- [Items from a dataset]
::::::

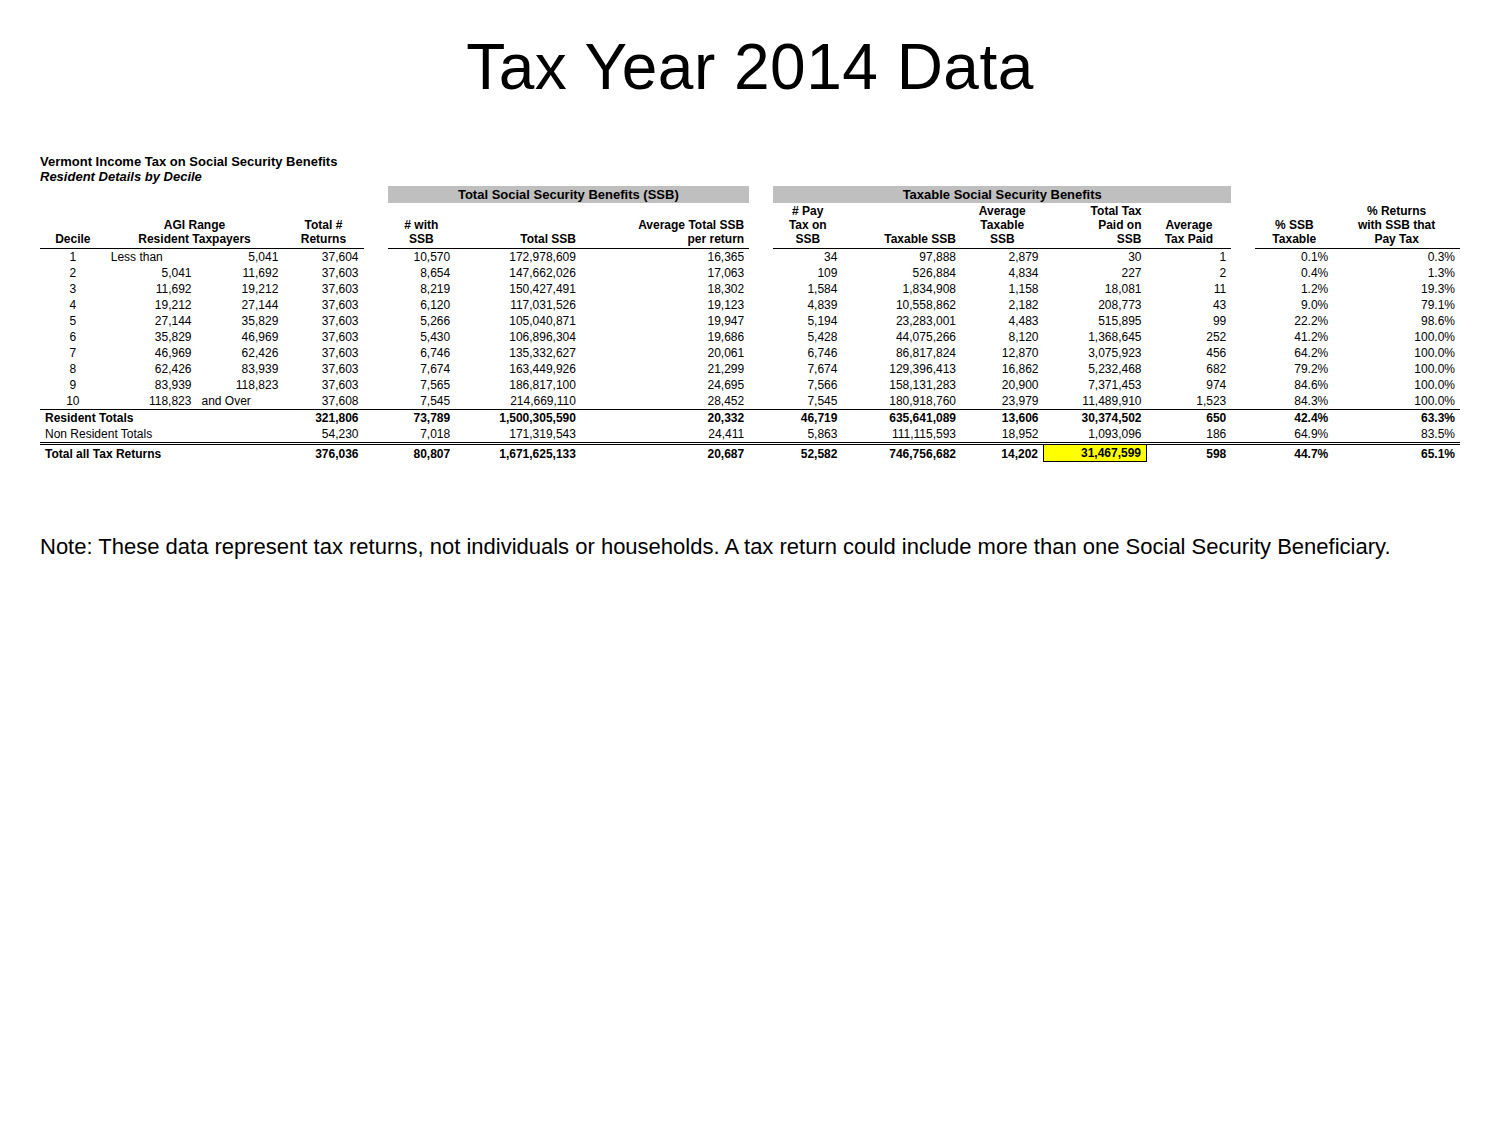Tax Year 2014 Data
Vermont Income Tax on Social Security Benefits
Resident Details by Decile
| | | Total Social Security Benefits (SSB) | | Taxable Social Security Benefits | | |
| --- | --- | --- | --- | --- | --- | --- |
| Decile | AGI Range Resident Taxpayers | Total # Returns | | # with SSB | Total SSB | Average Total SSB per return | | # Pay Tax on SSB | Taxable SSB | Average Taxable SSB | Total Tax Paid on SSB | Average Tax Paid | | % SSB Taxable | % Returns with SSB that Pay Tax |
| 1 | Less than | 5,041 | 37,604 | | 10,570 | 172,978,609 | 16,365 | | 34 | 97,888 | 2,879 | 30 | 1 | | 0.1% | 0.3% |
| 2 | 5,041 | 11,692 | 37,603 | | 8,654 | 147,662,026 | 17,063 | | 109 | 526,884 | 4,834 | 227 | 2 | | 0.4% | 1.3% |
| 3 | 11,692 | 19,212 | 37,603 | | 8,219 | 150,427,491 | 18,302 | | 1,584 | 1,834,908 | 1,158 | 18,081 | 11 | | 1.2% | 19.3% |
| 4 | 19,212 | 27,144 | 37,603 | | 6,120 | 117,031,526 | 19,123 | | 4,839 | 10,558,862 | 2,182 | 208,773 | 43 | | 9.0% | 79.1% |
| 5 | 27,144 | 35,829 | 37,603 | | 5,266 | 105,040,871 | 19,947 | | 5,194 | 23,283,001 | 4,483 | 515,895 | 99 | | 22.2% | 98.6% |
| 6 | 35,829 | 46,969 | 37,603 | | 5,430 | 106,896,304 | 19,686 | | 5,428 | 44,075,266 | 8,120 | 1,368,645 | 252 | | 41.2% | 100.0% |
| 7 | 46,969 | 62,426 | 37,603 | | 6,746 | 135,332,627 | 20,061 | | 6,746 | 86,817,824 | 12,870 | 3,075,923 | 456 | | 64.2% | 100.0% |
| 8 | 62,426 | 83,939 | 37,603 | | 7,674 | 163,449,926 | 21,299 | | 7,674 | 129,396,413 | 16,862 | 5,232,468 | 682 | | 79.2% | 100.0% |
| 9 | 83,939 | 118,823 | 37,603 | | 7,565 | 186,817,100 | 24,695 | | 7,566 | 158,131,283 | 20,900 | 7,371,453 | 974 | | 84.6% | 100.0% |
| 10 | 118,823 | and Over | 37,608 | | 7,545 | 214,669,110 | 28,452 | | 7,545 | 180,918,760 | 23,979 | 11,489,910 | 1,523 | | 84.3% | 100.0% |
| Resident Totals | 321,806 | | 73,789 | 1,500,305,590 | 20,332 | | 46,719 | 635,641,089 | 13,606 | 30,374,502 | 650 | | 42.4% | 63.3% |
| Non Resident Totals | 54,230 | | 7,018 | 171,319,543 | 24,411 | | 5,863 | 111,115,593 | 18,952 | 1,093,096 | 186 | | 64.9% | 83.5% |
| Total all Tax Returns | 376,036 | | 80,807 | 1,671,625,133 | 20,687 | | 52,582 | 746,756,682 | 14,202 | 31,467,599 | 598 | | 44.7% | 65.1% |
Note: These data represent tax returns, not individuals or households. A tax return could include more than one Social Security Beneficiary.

::::::

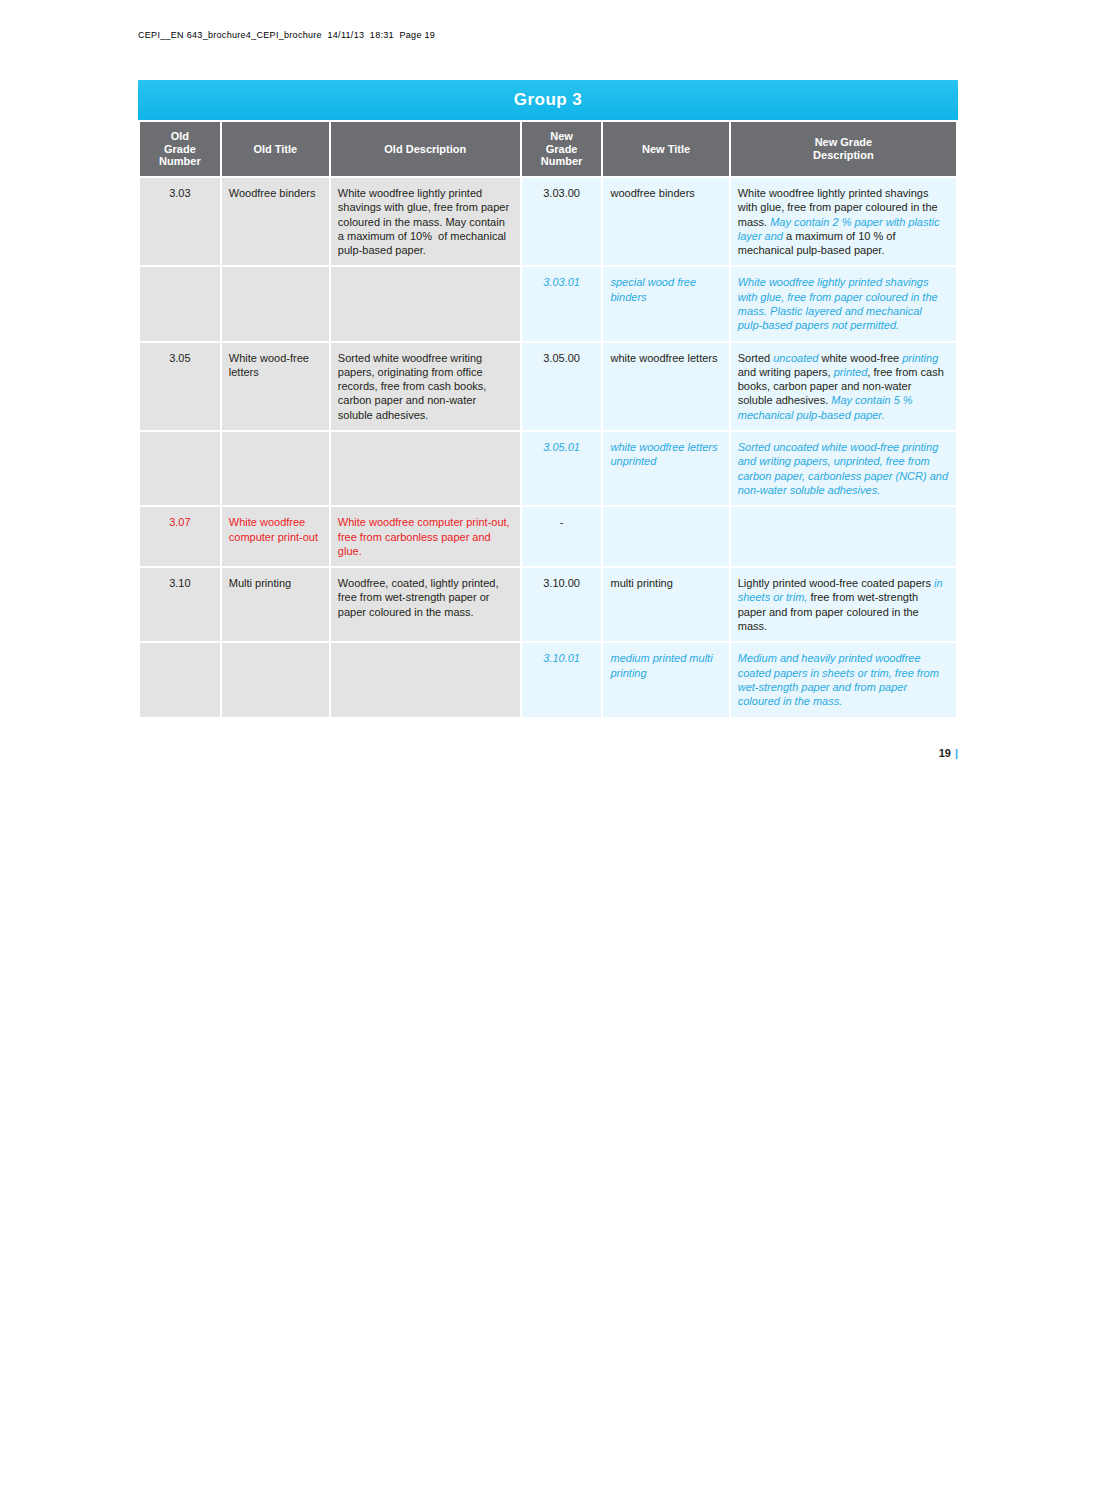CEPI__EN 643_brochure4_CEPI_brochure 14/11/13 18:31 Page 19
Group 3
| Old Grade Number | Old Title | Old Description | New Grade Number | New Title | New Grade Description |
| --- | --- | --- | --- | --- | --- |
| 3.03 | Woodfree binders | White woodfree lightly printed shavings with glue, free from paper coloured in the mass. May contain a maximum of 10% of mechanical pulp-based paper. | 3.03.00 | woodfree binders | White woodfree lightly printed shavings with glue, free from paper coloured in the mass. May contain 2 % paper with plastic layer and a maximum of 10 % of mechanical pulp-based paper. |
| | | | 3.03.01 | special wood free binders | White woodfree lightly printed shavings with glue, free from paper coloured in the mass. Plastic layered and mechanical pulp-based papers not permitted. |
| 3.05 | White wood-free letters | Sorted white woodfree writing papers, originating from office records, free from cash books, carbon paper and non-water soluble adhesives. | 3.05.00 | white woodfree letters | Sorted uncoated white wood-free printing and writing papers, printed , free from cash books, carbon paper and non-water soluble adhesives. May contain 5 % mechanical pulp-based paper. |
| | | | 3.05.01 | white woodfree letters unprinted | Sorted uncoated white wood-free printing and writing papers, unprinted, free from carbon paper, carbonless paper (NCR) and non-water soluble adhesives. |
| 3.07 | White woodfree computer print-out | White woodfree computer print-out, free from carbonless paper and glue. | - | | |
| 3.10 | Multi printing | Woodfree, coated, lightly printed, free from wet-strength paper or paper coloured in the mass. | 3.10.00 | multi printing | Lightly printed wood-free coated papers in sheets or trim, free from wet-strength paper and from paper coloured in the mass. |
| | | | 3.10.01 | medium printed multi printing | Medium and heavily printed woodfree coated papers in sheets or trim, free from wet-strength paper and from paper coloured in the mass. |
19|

::::::

- [WORK ITEM] All lines above from the line with "1 | | 0.1% | 0.3% |" through the line with "1.2% | 19.3% |", both included, are to be set down exactly, with nothing else.

- [RESPONSE FOR THIS EXERCISE]
| 1 | Less than | 5,041 | 37,604 | | 10,570 | 172,978,609 | 16,365 | | 34 | 97,888 | 2,879 | 30 | 1 | | 0.1% | 0.3% |
| 2 | 5,041 | 11,692 | 37,603 | | 8,654 | 147,662,026 | 17,063 | | 109 | 526,884 | 4,834 | 227 | 2 | | 0.4% | 1.3% |
| 3 | 11,692 | 19,212 | 37,603 | | 8,219 | 150,427,491 | 18,302 | | 1,584 | 1,834,908 | 1,158 | 18,081 | 11 | | 1.2% | 19.3% |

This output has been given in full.